• _DATASET_
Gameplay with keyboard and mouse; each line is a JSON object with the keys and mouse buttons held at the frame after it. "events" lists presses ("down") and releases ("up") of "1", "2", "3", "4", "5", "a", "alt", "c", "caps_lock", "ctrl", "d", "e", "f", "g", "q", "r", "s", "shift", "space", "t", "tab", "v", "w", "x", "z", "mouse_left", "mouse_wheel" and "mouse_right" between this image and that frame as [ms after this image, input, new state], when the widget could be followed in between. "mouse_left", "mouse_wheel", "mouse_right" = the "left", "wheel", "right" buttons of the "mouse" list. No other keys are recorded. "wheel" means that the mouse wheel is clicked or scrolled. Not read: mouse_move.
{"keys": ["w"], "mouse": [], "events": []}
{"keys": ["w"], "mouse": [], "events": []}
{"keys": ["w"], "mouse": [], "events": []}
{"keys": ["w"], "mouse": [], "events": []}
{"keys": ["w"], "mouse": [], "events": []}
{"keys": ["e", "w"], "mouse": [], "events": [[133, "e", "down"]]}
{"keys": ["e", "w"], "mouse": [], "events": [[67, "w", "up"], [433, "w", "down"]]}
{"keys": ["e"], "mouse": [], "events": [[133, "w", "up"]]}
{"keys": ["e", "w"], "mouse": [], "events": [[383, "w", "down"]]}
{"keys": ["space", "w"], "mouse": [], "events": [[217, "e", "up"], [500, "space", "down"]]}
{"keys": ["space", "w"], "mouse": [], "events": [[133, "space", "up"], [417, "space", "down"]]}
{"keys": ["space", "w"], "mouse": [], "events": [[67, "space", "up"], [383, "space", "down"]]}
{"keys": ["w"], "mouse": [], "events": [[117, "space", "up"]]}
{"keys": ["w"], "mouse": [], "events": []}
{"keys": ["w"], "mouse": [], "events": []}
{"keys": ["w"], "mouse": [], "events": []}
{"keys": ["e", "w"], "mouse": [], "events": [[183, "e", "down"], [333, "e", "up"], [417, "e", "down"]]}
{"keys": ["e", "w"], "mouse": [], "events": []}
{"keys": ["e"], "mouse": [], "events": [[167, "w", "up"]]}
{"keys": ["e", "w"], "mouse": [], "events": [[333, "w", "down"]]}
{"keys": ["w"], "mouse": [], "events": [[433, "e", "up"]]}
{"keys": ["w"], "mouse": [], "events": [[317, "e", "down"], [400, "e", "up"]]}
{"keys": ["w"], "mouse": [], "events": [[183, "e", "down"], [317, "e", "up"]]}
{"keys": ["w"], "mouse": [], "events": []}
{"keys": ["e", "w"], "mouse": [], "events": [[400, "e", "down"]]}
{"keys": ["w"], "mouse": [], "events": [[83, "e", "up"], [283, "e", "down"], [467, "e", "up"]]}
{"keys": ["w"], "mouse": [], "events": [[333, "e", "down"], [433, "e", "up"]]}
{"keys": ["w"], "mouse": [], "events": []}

• _YOUR GOAL_
Search the records for the word "space" and copy out every line that holds it.

• _EXPECTED OUTPUT_
Gameplay with keyboard and mouse; each line is a JSON object with the keys and mouse buttons held at the frame after it. "events" lists presses ("down") and releases ("up") of "1", "2", "3", "4", "5", "a", "alt", "c", "caps_lock", "ctrl", "d", "e", "f", "g", "q", "r", "s", "shift", "space", "t", "tab", "v", "w", "x", "z", "mouse_left", "mouse_wheel" and "mouse_right" between this image and that frame as [ms after this image, input, new state], when the widget could be followed in between. "mouse_left", "mouse_wheel", "mouse_right" = the "left", "wheel", "right" buttons of the "mouse" list. No other keys are recorded. "wheel" means that the mouse wheel is clicked or scrolled. Not read: mouse_move.
{"keys": ["space", "w"], "mouse": [], "events": [[217, "e", "up"], [500, "space", "down"]]}
{"keys": ["space", "w"], "mouse": [], "events": [[133, "space", "up"], [417, "space", "down"]]}
{"keys": ["space", "w"], "mouse": [], "events": [[67, "space", "up"], [383, "space", "down"]]}
{"keys": ["w"], "mouse": [], "events": [[117, "space", "up"]]}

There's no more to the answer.